Mizzoni saw the car in front of a house. Police knew the person who lived in it used heroin, according to Nicastro’s report. They saw the man, Martinez — who the informant called “Nino” — step out of the car and go into the house. The informant had told police that “Nino” delivers to that house, and that heroin is bought and sold at that house near Shepherd Street.
When “Nino” left, police followed the car onto Shepherd Street. The car ran a stop sign when it turned onto Pleasant Street and police turned on lights and sirens, following it down Maplewood Avenue and onto Grove street before stopping it at 2:30 p.m. Police saw the man stick something down his pants and pass something to a female passenger, Bernabel.
They then approached the Acura, and noted 13 air fresheners hanging inside. Nicastro said, in his report, that drug dealers use that number of air fresheners to mask the smell of narcotics.
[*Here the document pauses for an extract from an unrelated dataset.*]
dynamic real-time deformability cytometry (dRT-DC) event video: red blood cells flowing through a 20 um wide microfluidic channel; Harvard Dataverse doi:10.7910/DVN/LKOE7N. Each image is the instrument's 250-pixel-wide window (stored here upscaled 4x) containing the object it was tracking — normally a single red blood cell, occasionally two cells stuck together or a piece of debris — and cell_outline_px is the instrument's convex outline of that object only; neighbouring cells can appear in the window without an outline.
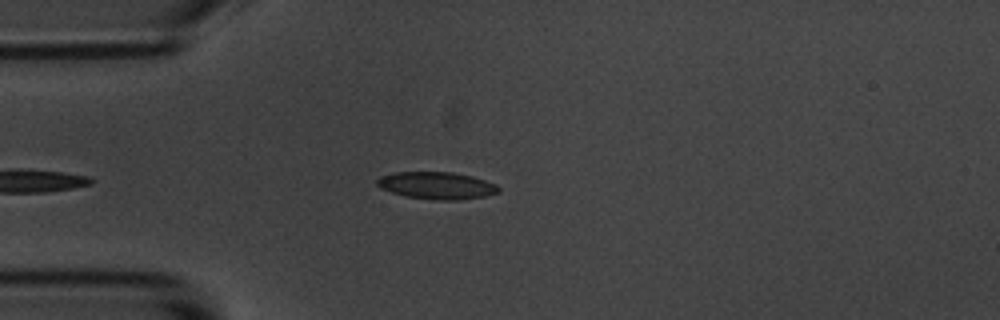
{"species": "common noctule bat (a hibernating species)", "species_latin": "Nyctalus noctula", "temperature_condition": "room temperature", "stored_images_in_passage": 5, "camera_frame_rate_fps": 3000, "um_per_image_px": 0.085, "animal": {"sex": "male", "body_mass_g": 20.1, "forearm_length_mm": 53.5}, "frame": {"image": 1, "passage_image": 5, "time_ms": 4.667, "image_size_px": [1000, 320], "cell_outline_px": [[500, 192], [484, 196], [460, 200], [436, 200], [404, 196], [380, 188], [376, 184], [376, 180], [380, 176], [396, 172], [452, 172], [472, 176], [496, 184], [500, 188]], "centroid_in_image_um": [37.12, 15.77], "position_along_channel_um": 47.9, "area_um2": 19.31}}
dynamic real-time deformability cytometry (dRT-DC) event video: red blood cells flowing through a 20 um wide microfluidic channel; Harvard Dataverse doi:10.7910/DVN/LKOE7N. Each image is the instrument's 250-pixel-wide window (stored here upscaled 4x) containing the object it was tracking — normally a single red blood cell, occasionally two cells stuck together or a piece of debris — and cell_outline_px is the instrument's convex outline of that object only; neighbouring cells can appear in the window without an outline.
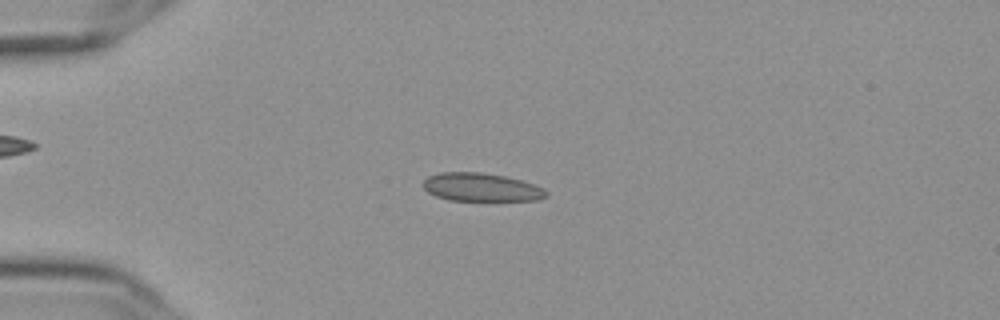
{"species": "Egyptian fruit bat (a non-hibernating species)", "species_latin": "Rousettus aegyptiacus", "temperature_condition": "cold", "stored_images_in_passage": 57, "camera_frame_rate_fps": 3000, "um_per_image_px": 0.085, "frame": {"image": 1, "passage_image": 15, "time_ms": 4.667, "image_size_px": [1000, 320], "cell_outline_px": [[548, 196], [540, 200], [448, 200], [436, 196], [428, 192], [420, 184], [428, 176], [440, 172], [480, 172], [504, 176], [536, 184], [544, 188], [548, 192]], "centroid_in_image_um": [40.91, 15.91], "position_along_channel_um": 44.1, "area_um2": 20.4}}
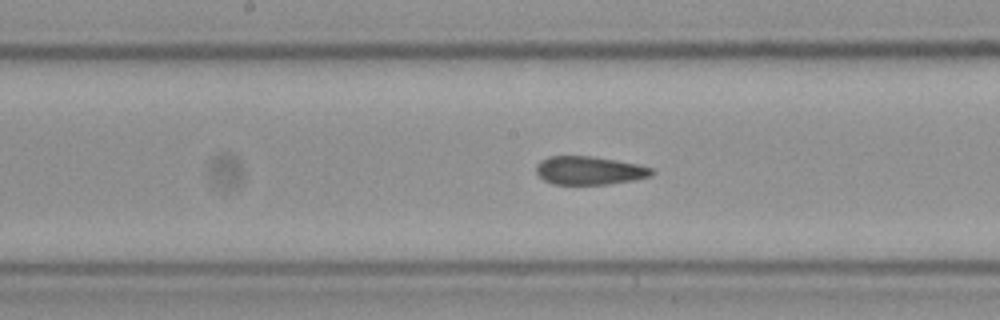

Nicastro asked Martinez where he had been; Martinez, according to the report, said he came from “the fireworks,” despite the fact that it was mid-afternoon.
Nicastro said he saw two cell phones, also in common use among drug dealers, the reports. The report also notes that Martinez kept his hand between his legs while officers had him and Bernabel step outside of the car. Nicastro then patted Martinez down, the report notes, and a small digital scale fell out of his shorts, and a white/brown powder residue was on the scale, said Nicastro.
Nicastro then walked Martinez away from the car and Mizzoni spoke to Bernabel, who after some time, pulled a bag of heroin out of her pocket that Martinez had handed to her.
Nicastro then arrested Martinez, and, after she argued with police over Martinez’ arrest, arrested Bernabel as well.